→ **Aufgabenstellung**
Liste das wichtige Symptom und die Begleiterscheinungen auf, die der Auszug über den Lagerungsschwindel nennt.

→ **Ausgewählter Auszug**
Paroxysmal, ebenfalls lateinisch für »anfallsartig«. Auch diese Bezeichnung könnte treffender nicht sein. Wer schon mal mit BPLS zu tun hatte, weiß, dass die Beschwerden innerhalb kürzester Zeit maximal vorhanden sind.

Lagerungsschwindel, ausnahmsweise nicht lateinisch, dennoch einer kurzen Erläuterung wert. Der Lagerungsschwindel tritt ausschließlich beim Lagewechsel auf – zum Beispiel beim Drehen im Bett oder beim Schulterblick im Auto – und hält dann für etwa zehn bis 20 Sekunden an. Ein wichtiges Symptom ist Drehschwindel, also eine nur gefühlte vorhandene Rotation im Raum. Oftmals geht das starke Schwindelgefühl mit Erbrechen und Angstzuständen einher.

Denn jeder Schwindel, der länger als diese zehn oder 20 Sekunden anhält beziehungsweise sich überhaupt nicht mehr zurückbildet, ist kein Lagerungsschwindel. Ich weiß aus dem Praxisalltag, dass der Schwindel so heftig sein kann, dass ein geordneter oder gar selbstständiger Alltag nicht oder nur bedingt möglich ist. Wenn in dieser Situation die Patienten zu uns kommen, beherrscht sie der Schwindel so sehr, dass auf die Frage »Wie lange hält der Schwindel denn an?« oft die Antwort »minutenlang« oder gar »Er ist ständig da« kommt. Das sagen die Patienten natürlich nicht, um uns Therapeuten in die Irre zu führen oder unser Fachwissen zu testen, sondern sie empfinden es tatsächlich so.

→ **Materialauszüge**
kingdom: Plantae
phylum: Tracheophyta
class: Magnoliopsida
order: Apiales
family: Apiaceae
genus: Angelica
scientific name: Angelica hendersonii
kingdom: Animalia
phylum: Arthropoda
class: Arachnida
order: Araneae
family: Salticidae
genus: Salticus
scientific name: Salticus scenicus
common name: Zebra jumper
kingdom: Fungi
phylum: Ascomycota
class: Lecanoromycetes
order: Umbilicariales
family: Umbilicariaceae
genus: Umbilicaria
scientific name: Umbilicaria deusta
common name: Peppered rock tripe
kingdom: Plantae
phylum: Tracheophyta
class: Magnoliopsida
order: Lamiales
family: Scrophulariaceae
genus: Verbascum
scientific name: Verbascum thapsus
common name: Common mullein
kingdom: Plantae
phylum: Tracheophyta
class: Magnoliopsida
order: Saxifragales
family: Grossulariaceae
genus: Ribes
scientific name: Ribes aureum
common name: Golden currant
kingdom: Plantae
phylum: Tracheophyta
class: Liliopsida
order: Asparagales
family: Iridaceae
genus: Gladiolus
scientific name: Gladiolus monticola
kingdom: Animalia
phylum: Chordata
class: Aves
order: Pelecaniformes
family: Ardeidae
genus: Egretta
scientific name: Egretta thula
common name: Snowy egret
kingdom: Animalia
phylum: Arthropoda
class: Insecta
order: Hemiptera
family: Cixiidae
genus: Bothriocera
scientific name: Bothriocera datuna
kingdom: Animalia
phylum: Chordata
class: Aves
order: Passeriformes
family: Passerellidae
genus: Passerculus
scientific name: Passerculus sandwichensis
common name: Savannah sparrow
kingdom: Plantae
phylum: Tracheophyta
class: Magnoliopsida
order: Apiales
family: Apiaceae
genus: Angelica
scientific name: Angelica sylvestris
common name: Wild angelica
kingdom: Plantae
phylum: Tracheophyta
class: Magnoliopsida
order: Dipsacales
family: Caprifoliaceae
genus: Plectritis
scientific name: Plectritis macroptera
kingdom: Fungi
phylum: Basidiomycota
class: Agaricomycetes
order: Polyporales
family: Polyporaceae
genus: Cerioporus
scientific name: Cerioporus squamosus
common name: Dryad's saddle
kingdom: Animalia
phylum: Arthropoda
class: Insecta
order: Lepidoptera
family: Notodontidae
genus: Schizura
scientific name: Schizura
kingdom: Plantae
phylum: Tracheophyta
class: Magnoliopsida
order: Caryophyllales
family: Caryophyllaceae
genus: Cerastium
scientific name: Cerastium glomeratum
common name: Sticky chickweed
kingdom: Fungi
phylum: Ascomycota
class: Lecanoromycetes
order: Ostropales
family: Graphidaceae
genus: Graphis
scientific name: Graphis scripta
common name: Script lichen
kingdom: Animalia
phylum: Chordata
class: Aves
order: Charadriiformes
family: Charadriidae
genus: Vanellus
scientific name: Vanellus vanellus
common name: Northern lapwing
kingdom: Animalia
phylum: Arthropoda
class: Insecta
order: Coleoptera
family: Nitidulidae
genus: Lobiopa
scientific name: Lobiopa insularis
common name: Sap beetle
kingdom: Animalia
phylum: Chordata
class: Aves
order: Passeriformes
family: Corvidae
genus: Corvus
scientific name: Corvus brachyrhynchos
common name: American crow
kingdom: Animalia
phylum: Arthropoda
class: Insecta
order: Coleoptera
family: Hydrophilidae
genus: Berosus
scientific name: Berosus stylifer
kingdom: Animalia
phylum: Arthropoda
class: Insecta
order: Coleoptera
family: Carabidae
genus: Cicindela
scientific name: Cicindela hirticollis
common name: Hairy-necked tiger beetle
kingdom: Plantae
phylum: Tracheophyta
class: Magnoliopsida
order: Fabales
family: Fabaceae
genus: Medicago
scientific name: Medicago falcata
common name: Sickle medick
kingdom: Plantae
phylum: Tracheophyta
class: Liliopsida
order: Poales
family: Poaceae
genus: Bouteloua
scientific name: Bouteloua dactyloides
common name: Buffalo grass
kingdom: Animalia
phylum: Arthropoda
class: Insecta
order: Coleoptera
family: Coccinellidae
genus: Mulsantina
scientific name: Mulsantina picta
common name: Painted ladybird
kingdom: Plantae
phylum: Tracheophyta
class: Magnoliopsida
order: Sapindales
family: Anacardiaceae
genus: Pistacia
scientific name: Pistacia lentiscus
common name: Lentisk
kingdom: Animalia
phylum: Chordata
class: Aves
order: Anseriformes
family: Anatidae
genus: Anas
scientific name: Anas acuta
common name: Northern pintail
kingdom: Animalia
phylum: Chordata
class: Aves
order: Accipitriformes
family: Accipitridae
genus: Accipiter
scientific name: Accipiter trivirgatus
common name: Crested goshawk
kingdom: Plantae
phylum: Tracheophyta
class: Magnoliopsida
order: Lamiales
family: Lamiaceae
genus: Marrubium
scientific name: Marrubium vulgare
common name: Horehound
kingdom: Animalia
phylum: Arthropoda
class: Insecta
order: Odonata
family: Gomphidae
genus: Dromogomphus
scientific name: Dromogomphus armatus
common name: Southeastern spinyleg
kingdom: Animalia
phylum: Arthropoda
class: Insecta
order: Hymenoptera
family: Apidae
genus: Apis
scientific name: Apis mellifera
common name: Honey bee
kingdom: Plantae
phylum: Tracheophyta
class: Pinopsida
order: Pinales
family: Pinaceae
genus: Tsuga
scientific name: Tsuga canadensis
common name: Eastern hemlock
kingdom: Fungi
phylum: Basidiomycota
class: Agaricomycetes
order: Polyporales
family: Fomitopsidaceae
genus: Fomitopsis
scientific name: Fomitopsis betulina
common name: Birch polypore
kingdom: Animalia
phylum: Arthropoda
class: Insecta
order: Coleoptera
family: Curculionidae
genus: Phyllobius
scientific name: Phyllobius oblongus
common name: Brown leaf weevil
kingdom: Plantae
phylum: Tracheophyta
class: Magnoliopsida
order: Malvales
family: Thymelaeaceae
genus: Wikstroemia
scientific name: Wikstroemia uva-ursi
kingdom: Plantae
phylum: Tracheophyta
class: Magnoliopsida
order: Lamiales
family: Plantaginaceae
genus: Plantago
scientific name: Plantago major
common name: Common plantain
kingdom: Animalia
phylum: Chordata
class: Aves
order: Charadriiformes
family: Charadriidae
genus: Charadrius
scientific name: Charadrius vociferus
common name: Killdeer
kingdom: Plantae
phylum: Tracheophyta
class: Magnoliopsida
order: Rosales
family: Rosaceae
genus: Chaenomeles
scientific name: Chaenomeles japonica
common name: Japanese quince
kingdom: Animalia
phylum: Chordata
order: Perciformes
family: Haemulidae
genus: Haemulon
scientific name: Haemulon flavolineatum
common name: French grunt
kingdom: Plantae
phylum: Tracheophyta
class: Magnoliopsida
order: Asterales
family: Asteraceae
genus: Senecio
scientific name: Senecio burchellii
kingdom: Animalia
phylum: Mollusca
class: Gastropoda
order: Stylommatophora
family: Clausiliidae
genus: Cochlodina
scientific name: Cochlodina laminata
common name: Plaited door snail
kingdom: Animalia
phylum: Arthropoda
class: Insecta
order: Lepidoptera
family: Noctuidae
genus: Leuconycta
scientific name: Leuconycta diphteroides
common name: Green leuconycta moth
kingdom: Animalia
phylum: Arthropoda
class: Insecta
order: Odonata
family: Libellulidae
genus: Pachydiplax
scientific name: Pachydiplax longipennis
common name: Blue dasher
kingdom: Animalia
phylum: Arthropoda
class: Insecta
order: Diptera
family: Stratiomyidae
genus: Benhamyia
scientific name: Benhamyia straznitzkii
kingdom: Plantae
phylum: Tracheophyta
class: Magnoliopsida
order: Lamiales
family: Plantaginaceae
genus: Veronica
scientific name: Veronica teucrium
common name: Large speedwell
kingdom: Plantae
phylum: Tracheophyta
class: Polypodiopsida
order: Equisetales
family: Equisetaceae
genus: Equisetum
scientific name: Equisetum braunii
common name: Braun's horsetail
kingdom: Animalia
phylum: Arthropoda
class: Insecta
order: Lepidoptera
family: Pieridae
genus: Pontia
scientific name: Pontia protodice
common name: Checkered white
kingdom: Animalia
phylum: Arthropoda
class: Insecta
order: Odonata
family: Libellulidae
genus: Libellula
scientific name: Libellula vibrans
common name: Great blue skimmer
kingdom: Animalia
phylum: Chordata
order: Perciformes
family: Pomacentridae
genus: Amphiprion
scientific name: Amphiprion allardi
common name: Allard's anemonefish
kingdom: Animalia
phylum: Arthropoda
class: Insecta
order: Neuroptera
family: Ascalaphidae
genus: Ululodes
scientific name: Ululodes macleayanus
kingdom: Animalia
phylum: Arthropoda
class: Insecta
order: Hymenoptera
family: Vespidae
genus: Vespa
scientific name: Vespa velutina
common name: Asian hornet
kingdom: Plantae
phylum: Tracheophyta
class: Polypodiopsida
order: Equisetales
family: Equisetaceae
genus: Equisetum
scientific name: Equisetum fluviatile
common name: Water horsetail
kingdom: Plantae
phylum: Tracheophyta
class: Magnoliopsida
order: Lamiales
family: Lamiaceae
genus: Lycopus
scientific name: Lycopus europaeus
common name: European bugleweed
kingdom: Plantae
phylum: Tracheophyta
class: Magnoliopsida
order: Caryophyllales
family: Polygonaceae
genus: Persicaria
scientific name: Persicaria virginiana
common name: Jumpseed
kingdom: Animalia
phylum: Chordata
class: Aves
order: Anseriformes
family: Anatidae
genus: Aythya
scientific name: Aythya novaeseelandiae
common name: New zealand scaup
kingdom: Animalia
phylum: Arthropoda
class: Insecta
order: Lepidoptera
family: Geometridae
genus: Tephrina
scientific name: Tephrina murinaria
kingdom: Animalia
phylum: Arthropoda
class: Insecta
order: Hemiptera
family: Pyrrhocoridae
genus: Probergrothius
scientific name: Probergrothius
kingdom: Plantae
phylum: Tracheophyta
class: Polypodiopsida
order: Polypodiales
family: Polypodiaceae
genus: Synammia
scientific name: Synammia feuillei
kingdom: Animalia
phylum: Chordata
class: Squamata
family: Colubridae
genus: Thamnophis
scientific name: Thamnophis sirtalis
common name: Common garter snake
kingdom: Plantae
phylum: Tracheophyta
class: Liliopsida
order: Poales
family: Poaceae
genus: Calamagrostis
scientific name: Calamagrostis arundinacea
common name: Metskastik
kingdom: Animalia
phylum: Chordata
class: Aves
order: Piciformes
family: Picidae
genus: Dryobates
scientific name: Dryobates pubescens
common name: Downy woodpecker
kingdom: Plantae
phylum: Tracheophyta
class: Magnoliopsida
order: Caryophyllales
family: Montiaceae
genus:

→ **Schriftliche Antwort**
Drehschwindel, Erbrechen, Angstzustände